## Data supplied
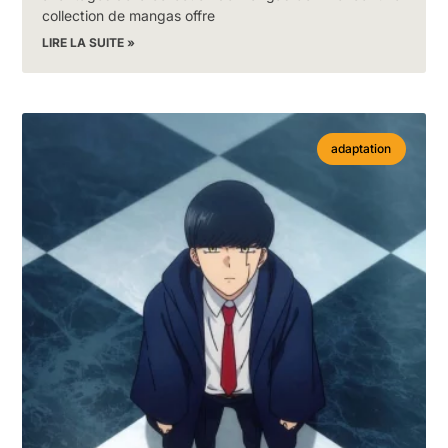
collection de mangas offre
LIRE LA SUITE »
adaptation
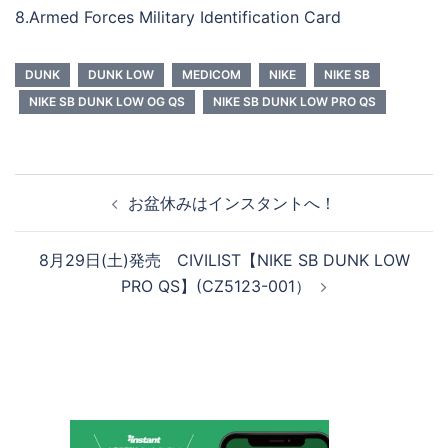
8.Armed Forces Military Identification Card
DUNK
DUNK LOW
MEDICOM
NIKE
NIKE SB
NIKE SB DUNK LOW OG QS
NIKE SB DUNK LOW PRO QS
投
お盆休みはインスタントへ！
稿
ナ
8月29日(土)発売 CIVILIST【NIKE SB DUNK LOW
ビ
PRO QS】(CZ5123-001）
ゲ
ー
シ
ョ
ン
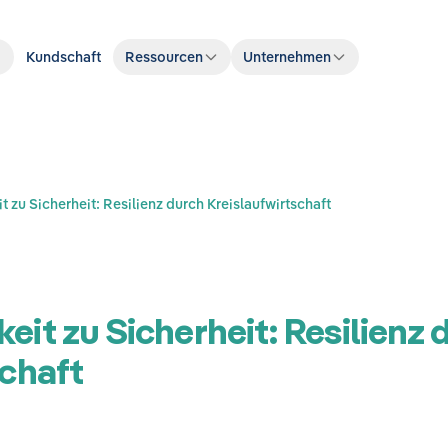
Kundschaft
Ressourcen
Unternehmen
 zu Sicherheit: Resilienz durch Kreislaufwirtschaft
it zu Sicherheit: Resilienz 
schaft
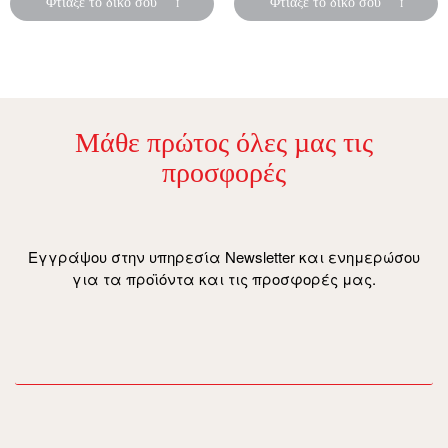
Φτιάξε το δικό σου
Φτιάξε το δικό σου
Μάθε πρώτος όλες µας τις
προσφορές
Εγγράψου στην υπηρεσία Newsletter και ενημερώσου
για τα προϊόντα και τις προσφορές μας.
email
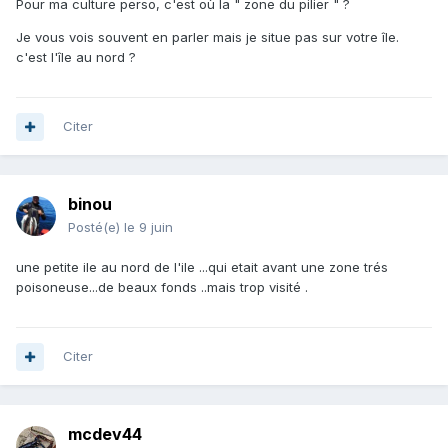
Pour ma culture perso, c'est où la " zone du pilier " ?
Je vous vois souvent en parler mais je situe pas sur votre île.
c'est l'île au nord ?
Citer
binou
Posté(e)
le 9 juin
une petite ile au nord de l'ile ...qui etait avant une zone trés
poisoneuse...de beaux fonds ..mais trop visité .
Citer
mcdev44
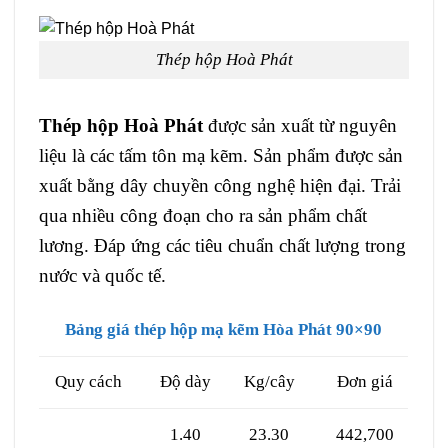
Thép hộp Hoà Phát
Thép hộp Hoà Phát
được sản xuất từ nguyên
liệu là các tấm tôn mạ kẽm. Sản phẩm được sản
xuất bằng dây chuyền công nghệ hiện đại. Trải
qua nhiều công đoạn cho ra sản phẩm chất
lương. Đáp ứng các tiêu chuẩn chất lượng trong
nước và quốc tế.
Bảng giá thép hộp mạ kẽm Hòa Phát 90×90
Quy cách
Độ dày
Kg/cây
Đơn giá
1.40
23.30
442,700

## Activity
Copy out, unchanged, each line of the material above that contains the string "NIKE" and leave out all the others. Matching is case-sensitive.

## Output of the task
NIKE
NIKE SB
NIKE SB DUNK LOW OG QS
NIKE SB DUNK LOW PRO QS
8月29日(土)発売 CIVILIST【NIKE SB DUNK LOW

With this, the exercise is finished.